February 20th, 2008 at 5:04 am
An excellent film indeed, later remade by Samuel Fuller into another excellent film (“House of Bamboo”).
February 20th, 2008 at 4:01 pm
Right you are, Xavier. I’m not sure, but I think I have a copy of the remake. If I do, I’ll do my best to watch it and report back soon.
— Steve
February 21st, 2008 at 4:48 pm
You have caught “The Street with No Name” to a T. I especially like your comments about LA’s skid row. This film is indeed the most amazing social portrait, of a whole vanished way of life. Also good was the comment about dressed up the gang members are. Years ago, everyone wanted to be dressed up. You see old photos of people at ball parks or amusement parks, and all the men are in shirts and ties.
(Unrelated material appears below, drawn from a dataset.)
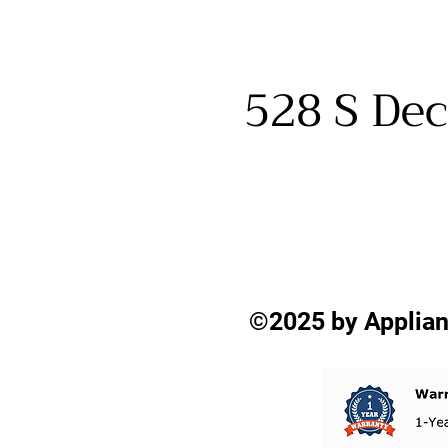
528 S Dec
©2025 by Applian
Till this post, I never knew that this was a sequel to “The House on 92nd Street”. Just thought that “movie producers sure liked to cast Lloyd Nolan as an FBI agent”! But his character has the same name in both movies… Sequels were quite rare in the 1940’s, aside from whodunit series like The Falcon or The Crime Doctor.
August 17th, 2011 at 9:55 pm
Little trivia; this may have been an intentional inside joke, but near the beginning, when Mark Stevens is first walking down the sleazy streets, there is a movie poster on a building for “Charter Pilot” starring – Lloyd Nolan!